Shipwrecks on coral reefs may increase invasion of unwanted species, according to a recent U.S. Geological Survey study. These unwanted species can completely overtake the reef and eliminate all the native coral, dramatically decreasing the diversity of marine organisms on the reef. This study documents for the first time that a rapid change in the dominant biota on a coral reef is unambiguously associated with man-made structures.
The findings of the study, published in the open-access journal PLoS ONE, suggest that removal of these structures sooner rather than later is key to keeping reefs healthy.
In many areas of the world, coral reef health is declining, but identifying the exact cause of the problem is difficult. Overgrowth of coral reefs by other species, such as algae, are usually attributed to environmental degradation, but bleaching, disease, damage by typhoons, overfishing, coastal development, pollution, and tourism can cause problems as well.
The study was conducted at Palmyra Atoll National Wildlife Refuge in the central Pacific, a relatively remote, comparatively pristine area where little human activity has occurred since WWII. In 1991, a 100-foot vessel shipwrecked on the atoll.
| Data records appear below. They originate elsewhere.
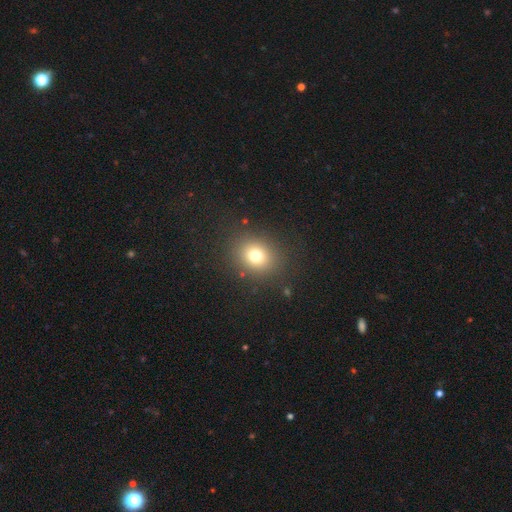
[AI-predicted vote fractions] Smooth or featured?
  - smooth: 73% *
  - star or artifact: 17%
  - featured or disk: 10%
How rounded?
  - round: 71% *
  - in between: 28%
  - cigar-shaped: 1%
Merging?
  - none: 86% *
  - minor disturbance: 8%
  - major disturbance: 4%
  - merger: 1%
Scientists first surveyed the area in 2004 and found a species called Rhodactis howesii --an organism related to sea anemones and corals--in low abundance around the wreck. In subsequent years, however, populations of this organism increased exponentially. Scientists documented extremely high densities of R. howesii that progressively decreased with distance from the ship, whereas R. howesii were rare to absent in other parts of the atoll. They also confirmed high densities of R. howesii around several buoys.
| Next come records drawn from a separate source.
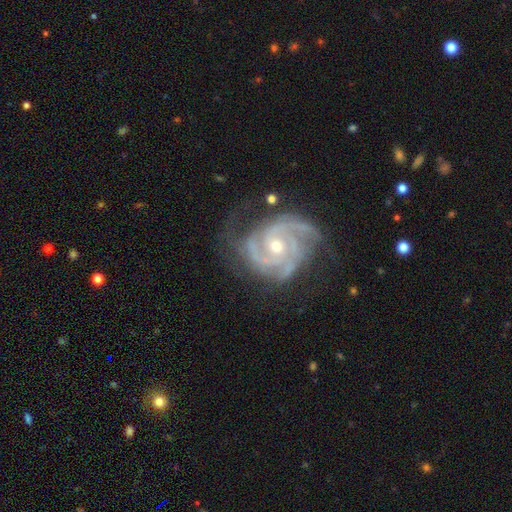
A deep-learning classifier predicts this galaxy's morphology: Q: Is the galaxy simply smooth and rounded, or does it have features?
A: featured or disk — 92%.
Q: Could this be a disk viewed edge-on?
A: no — 98%.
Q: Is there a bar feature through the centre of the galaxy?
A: no — 66%.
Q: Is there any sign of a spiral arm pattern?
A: yes — 99%.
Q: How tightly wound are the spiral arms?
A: tight — 65%.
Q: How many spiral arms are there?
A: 3 — 50%.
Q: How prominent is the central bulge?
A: moderate — 51%.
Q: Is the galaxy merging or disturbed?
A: none — 70%.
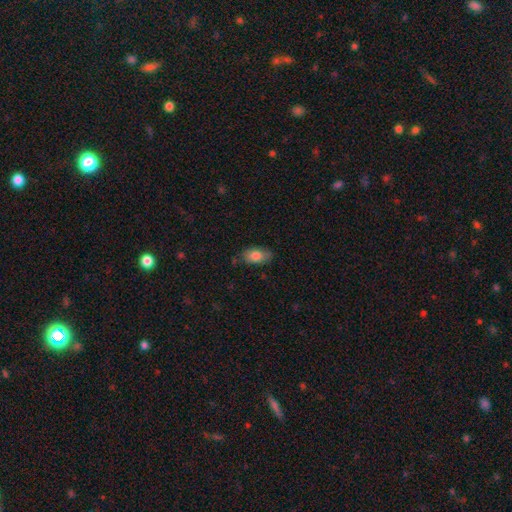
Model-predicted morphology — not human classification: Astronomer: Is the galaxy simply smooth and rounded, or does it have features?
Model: smooth — 82%.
Whether this phenomenon occurs on other coral atolls is unknown; however, in the case of Palmyra, the R. howesii infestation is beginning to reach catastrophic proportions, according to Dr. Thierry Work, the lead author of the study and a scientist at the USGS National Wildlife Health Center, Honolulu Field Station. Within a few years, R. howesii spread to where it now occupies nearly 1 square mile.
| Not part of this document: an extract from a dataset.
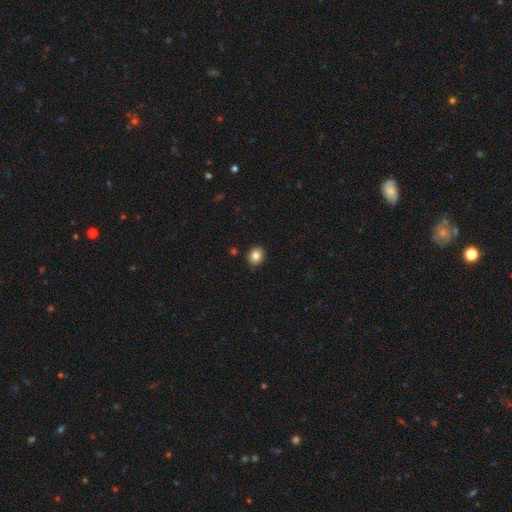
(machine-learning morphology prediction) Smooth or featured? smooth (83%)
How rounded? round (61%)
Merging? none (89%)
"Why this phenomenon is occurring remains a mystery," said Work. One possibility, he said, is that iron leaching from the ship and mooring buoy chains, accompanied with other environmental factors particular to Palmyra atoll, are somehow promoting the growth of Rhodactis.
"Given the ability of Rhodactis sp. to rapidly reproduce and completely smother reefs, managers are now facing the possibility that even with removal of the ship, sheer reproductive capacity of R. howesii may continue to fuel its spread along the western reef shelf of Palmyra," Work said.
Understanding what constitutes a healthy underwater ecosystem, as well as what does not, is crucial to preventing further losses in species and habitat. This research illustrates a little-known problem that, unlike global warming and pollution, could be prevented by removing man-made debris such as shipwrecks from coral reefs before organisms like Rhodactis howesii can overtake healthy coral reefs.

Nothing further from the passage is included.